**Problem requirements:**
After locating the line that contains "staining of normal" in the data below, set down exactly that line and each one after it through the line that contains "hepatocellular carcinoma tissue", and nothing more.

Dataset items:
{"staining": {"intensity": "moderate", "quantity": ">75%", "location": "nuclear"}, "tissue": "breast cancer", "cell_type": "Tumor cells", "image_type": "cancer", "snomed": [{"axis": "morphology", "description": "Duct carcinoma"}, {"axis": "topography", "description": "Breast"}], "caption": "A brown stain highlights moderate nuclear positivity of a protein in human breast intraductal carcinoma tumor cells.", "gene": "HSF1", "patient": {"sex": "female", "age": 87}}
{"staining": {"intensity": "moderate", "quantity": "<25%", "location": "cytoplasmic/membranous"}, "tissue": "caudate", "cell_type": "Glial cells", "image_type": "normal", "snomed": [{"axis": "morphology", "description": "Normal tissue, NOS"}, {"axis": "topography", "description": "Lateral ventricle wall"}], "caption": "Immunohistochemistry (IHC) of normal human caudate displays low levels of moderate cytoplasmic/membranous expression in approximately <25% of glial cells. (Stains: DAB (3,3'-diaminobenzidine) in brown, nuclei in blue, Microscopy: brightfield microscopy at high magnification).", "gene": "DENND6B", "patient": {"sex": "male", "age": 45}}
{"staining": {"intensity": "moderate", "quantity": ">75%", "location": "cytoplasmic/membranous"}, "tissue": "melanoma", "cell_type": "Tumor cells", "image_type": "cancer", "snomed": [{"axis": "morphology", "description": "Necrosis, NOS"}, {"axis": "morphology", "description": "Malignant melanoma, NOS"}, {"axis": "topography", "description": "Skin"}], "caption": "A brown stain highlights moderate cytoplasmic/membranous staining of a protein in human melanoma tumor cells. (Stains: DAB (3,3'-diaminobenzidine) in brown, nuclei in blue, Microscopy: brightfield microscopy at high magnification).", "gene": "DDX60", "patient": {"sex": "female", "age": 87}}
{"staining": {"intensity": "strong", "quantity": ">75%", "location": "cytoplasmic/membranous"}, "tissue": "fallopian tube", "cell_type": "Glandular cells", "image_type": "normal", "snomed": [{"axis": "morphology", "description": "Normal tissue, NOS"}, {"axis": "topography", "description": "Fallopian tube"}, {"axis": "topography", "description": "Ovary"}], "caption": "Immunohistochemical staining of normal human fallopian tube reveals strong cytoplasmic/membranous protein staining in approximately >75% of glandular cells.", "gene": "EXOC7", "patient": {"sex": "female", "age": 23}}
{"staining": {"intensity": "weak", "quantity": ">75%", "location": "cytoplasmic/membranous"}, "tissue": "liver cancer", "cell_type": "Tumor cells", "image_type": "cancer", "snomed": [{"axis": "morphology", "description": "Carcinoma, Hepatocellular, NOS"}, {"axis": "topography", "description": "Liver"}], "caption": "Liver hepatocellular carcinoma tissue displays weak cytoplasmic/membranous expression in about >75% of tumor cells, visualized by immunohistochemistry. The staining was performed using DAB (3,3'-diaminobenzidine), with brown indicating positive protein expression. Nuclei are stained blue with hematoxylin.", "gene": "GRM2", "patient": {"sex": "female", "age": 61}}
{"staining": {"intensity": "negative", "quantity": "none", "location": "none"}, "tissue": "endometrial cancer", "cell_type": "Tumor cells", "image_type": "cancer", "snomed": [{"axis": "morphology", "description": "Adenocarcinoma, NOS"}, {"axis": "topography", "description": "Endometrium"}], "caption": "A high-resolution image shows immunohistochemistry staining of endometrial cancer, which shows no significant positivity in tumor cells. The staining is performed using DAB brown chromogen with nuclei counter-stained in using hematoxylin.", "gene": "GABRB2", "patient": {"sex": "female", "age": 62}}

**Expected output:**
{"staining": {"intensity": "strong", "quantity": ">75%", "location": "cytoplasmic/membranous"}, "tissue": "fallopian tube", "cell_type": "Glandular cells", "image_type": "normal", "snomed": [{"axis": "morphology", "description": "Normal tissue, NOS"}, {"axis": "topography", "description": "Fallopian tube"}, {"axis": "topography", "description": "Ovary"}], "caption": "Immunohistochemical staining of normal human fallopian tube reveals strong cytoplasmic/membranous protein staining in approximately >75% of glandular cells.", "gene": "EXOC7", "patient": {"sex": "female", "age": 23}}
{"staining": {"intensity": "weak", "quantity": ">75%", "location": "cytoplasmic/membranous"}, "tissue": "liver cancer", "cell_type": "Tumor cells", "image_type": "cancer", "snomed": [{"axis": "morphology", "description": "Carcinoma, Hepatocellular, NOS"}, {"axis": "topography", "description": "Liver"}], "caption": "Liver hepatocellular carcinoma tissue displays weak cytoplasmic/membranous expression in about >75% of tumor cells, visualized by immunohistochemistry. The staining was performed using DAB (3,3'-diaminobenzidine), with brown indicating positive protein expression. Nuclei are stained blue with hematoxylin.", "gene": "GRM2", "patient": {"sex": "female", "age": 61}}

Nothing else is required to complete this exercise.